死んでたまるか 18 ただいま、リハビリ奮戦中 垣田 さち子(西陣)  PDF

私たちはどこに向かうのか

 20年末に母が亡くなった。96歳だった。
 日本人はいつから火葬を当然とするようになったのだろう。
 小学生になった頃だと思うが、母方の祖父が亡くなり丹後の農家のお葬式に母について行った。その時のことを部分的に思い出す。棺は樽だった。まさに棺桶である。座して納められ、縄をかけて棒を通し男の人たちが担いで村外れの墓地まで皆で行列して運んだ。墓地にはすでに深い穴が掘ってあり、丁寧に納めて全員で上から土をかけてあげた。幼かったが、大人たちの振る舞いを習い違和感なく一人前の葬式参加だった。
 数年前、武者小路千家のお家元のお供で雲南省の山奥まで“茶樹王”(お茶の木の元祖)に会いに行ったことがある。北京で国内線に乗り換えて中国の西南部最南端の空港・シーサンパンナまで行った。地元のおっちゃんたちが頭を寄せて花札のようなことをしているのんびりとした小さな空港だったが、国際空港と看板があり驚いたものだ。ミャンマーとの国境近く、麻薬ルートとして重要な地点らしい。バスをチャーターしてどんどん山の中へ入って行ったのだが、途中で少し遠くに賑やかそうな人の列があった。幟を立て、白っぽい服装で、鐘や太鼓の音も聞こえた気がする。とっさに幼い頃に経験した田舎の祖父の野辺送りを思い出していた。懐かしく親しみの感情に満たされた。雲南省は多数の少数民族が暮らしているところだが、いずれにしても土葬だろう。
 「火つけて燃やすなんて可哀想や」と思うことが多かったが、大晦日の京都中央斎場は多くの人であふれていた。コロナ禍で、「一家族、10人まで」との制約を言われどこへも連絡することができず、慌ただしいお見送りになってしまった。
 多死社会といわれ、葬送自体が困難になっている事例も聞いていた。東京では火葬の順番待ちで10日もかかることがあるらしい。ご遺体をお預かりする専用の建物がいくつもできているそうだ。また、新型コロナウイルス感染症で亡くなった場合は、ご遺体にも会えず、全て処理された結果お骨の入った容器だけが届くそうだ。先の大戦では箱の中には骨でなく石が入っていたというが。

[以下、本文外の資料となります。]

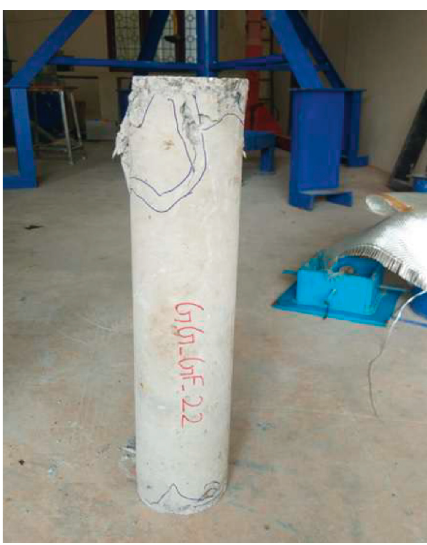
Figure 11: Column after being subjected to damage.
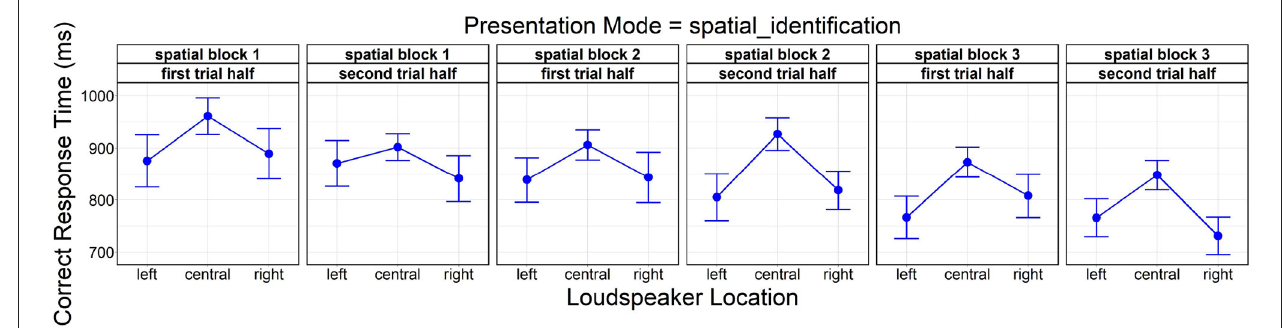
FIGURE 6 | Effects of loudspeaker location , spatial block (spatial block 1, spatial block 2, spatial block 3), and lateral trial half (first trial half, second trial half) on correct response time. Error bars represent 95% confidence intervals. Another version of this figure originally appeared in Uhrig (2022), copyright 2021, with permission from Springer.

 2時間もしないうちに、母はきれいなお骨になってしまった。
 数日前の電話で「もうしんどい。死にたい」と初めて弱気な発言があり、「お母さんよく頑張ってるもんね」と言ったものの、ついいつものようにああしろこうしろとチェックを入れている。「もっと優しくゆうてちょうだい」と言っていた。母のことを一番分かっていたのは私だし、私の最大の応援団は母だった。「先立つ不幸をお許し下さい」の決まり文句があるけれど、私が発症してからはしんどい日々だった。人一倍、心身ともに強い人だったが、リハビリに来なくなり、足腰が弱って行き、予測通り型通りの終末を迎えた。精一杯大正、昭和、平成、令和と激動の日本現代史を生き抜いた。先代、先々代、その前と繋がるチェーンを実感する。さて、私たちは、これからどこへ向かうのか。